O QUE FAZER
1/ No trecho sobre contribuição sindical, a quem compete exclusivamente instituir contribuições sociais, segundo o artigo 149 citado?
2/ Por favor, traduza para o inglês esta frase do trecho sobre contribuição sindical: "Para que se verifique a revogação, a incompatibilidade não pode ser duvidosa."
3/ Reescreva em forma de lista o parágrafo do trecho sobre contribuição sindical que começa com "As contribuições de interesse de categorias profissionais ou econômicas, bem como", mantendo os fatos principais.

TEXTO DO EXERCÍCIO
___
MARIA HELENA DINIZ anota que a revogação tácita ocorre "quando houver incompatibilidade entre a lei nova e a antiga, pelo fato de que a nova passa a regular parcial ou inteiramente a matéria tratada pela anterior".1 
Para que se verifique a revogação, a incompatibilidade não pode ser duvidosa.
A manutenção da contribuição sindical, encontra-se autorizada, sem qualquer alteração de seu conteúdo e sanções. Em outras palavras: a norma celetária foi recepcionada pela atual Constituição Federal, conforme insculpido no seu artigo 149, caput: "Compete exclusivamente à União instituir contribuições sociais, de intervenção no domínio econômico e de interesse das categorias profissionais ou economicas, como instrumento de sua atuação nas respectivas áreas, observado o disposto nos arts. 146, III, e 150, I e III, e sem prejuízo do previsto no art. 195, par. 6º, relativamente às contribuições a que alude o dispositivo."
As chamadas contribuições sociais de interesse de categorias profissionais, na observação de HUGO BRITO MACHADO, têm natureza para fiscal:

"
As contribuições de interesse de categorias profissionais ou econômicas, bem como as contribuições de seguridade social, ostentam nítida função parafiscal. Destinam-se a suprir de recursos financeiros entidades do Poder Público com atribuições específicas, desvinculadas do Tesouro Nacional, no sentido de que dispõem de orçamento próprio.
As contribuições de interesse de categorias profissionais ou econômicas devem constituir receita nos orçamentos das entidades representativas dessas categorias, quanto contribuições de seguridade social constituem receita no orçamento da seguridade de que o art. 165, § 3º, da Constituição. São, portanto, nitidamente parafiscais".

Continua o mesmo autor:

"A contribuição social caracteriza-se como de interesse de categoria profissional ou econômica quando destinada a propiciar a organização dessa categoria, fornecendo recursos financeiros para a manutenção de entidade associativa.
Não se trata, é bom insistir neste ponto, de destinação de recursos arrecadados. Trata-se de vinculação da própria entidade representativa da categoria profissional, ou econômica, com o contribuinte. O sujeito ativo da relação tributária, no caso, há de ser a mencionada entidade.
___
Trechos do conjunto de dados:

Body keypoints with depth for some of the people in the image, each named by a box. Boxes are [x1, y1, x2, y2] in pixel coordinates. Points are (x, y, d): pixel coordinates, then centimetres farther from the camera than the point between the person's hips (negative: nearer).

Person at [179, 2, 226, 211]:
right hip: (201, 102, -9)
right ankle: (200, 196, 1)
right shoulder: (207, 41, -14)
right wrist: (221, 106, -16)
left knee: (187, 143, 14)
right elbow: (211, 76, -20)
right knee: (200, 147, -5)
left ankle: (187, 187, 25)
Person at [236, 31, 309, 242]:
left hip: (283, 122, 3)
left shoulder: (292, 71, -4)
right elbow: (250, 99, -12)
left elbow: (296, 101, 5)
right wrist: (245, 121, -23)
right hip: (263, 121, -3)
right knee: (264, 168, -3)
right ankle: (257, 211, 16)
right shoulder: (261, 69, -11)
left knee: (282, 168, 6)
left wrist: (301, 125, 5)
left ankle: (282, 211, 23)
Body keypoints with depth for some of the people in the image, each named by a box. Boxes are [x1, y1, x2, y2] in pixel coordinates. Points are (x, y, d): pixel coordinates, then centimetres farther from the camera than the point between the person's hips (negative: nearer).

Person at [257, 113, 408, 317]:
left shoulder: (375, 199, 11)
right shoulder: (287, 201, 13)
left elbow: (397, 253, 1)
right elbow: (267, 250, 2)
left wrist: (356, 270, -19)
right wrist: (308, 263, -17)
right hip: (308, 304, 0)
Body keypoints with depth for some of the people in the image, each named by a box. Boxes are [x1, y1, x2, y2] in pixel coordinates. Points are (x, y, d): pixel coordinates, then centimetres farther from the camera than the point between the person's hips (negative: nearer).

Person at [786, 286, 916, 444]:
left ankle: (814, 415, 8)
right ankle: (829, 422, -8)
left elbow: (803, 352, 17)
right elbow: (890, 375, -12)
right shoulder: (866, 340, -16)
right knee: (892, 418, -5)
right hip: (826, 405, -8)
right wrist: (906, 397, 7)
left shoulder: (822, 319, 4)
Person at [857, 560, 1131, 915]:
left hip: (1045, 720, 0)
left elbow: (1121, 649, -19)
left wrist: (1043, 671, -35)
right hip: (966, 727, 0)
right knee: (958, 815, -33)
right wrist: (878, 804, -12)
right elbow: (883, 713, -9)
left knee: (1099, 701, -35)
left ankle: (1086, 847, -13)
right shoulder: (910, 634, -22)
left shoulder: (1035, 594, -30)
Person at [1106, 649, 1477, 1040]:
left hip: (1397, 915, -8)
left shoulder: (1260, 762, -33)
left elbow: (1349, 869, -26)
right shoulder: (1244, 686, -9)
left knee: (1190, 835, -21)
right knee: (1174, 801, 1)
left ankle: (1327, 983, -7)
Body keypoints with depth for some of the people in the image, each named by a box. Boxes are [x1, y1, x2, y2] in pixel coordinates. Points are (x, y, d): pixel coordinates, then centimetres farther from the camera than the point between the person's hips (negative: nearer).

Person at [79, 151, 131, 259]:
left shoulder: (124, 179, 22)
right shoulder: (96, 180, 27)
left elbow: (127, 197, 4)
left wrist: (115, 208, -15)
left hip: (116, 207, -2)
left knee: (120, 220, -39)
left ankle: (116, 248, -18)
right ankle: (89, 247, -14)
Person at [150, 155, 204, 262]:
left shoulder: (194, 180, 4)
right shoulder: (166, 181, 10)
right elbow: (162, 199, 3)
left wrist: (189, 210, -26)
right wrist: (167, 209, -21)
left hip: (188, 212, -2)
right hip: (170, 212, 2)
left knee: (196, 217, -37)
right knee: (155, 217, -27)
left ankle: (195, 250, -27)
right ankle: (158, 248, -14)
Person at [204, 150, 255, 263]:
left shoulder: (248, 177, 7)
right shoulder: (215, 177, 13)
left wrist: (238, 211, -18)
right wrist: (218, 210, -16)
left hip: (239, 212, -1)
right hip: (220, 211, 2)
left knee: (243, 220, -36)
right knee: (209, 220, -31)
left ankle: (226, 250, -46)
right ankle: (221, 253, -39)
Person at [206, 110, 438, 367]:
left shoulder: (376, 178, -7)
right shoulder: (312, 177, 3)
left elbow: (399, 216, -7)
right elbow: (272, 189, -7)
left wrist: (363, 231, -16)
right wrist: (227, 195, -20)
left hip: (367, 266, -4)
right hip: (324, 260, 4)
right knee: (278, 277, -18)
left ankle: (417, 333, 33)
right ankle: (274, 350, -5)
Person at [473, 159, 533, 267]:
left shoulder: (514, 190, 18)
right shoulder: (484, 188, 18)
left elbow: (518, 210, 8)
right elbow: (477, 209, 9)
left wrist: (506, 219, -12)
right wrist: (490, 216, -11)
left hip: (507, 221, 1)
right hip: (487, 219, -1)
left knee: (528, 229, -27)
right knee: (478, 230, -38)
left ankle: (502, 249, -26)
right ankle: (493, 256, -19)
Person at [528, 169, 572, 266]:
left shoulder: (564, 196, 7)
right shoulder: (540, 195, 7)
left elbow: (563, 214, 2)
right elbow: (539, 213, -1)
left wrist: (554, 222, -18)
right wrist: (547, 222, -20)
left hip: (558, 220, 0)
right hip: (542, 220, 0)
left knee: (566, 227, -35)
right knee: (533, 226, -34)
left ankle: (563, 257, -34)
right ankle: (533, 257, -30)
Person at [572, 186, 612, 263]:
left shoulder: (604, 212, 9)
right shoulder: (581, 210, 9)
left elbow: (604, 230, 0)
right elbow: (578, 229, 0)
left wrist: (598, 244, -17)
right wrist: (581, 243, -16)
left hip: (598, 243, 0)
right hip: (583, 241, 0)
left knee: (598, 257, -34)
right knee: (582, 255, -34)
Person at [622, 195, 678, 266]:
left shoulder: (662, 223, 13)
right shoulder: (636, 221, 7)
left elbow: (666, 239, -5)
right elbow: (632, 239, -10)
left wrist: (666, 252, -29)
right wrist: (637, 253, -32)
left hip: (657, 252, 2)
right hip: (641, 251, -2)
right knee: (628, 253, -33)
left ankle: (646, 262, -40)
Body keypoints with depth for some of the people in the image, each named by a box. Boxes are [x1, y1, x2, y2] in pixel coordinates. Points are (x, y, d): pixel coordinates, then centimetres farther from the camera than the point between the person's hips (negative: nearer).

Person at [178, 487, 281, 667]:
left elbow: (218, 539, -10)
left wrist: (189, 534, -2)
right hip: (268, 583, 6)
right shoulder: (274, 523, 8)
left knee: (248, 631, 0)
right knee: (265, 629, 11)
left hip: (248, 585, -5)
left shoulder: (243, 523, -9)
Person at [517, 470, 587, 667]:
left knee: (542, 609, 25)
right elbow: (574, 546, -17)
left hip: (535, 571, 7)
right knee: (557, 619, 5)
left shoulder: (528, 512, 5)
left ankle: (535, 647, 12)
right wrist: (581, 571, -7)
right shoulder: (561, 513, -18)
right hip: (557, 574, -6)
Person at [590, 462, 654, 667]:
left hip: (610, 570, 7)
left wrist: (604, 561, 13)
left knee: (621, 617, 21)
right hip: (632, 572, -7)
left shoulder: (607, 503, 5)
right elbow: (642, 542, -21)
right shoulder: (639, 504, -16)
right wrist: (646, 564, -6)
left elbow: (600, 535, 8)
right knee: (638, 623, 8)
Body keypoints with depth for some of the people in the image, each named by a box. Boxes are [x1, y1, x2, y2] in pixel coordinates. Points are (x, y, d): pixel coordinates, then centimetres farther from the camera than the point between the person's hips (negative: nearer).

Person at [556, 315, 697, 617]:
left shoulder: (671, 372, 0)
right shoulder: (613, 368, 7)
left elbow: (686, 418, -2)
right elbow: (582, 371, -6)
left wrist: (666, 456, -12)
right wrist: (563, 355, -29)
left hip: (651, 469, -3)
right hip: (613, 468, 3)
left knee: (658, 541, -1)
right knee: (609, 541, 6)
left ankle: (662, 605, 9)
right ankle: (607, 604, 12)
___
SOLUÇÕES DAS TAREFAS
1/ À União.

2/ For repeal to take place, the incompatibility cannot be doubtful.

3/
- As contribuições de interesse de categorias profissionais ou econômicas e as contribuições de seguridade social têm nítida função parafiscal.
- Destinam-se a suprir de recursos financeiros entidades do Poder Público com atribuições específicas.
- Essas entidades são desvinculadas do Tesouro Nacional, pois dispõem de orçamento próprio.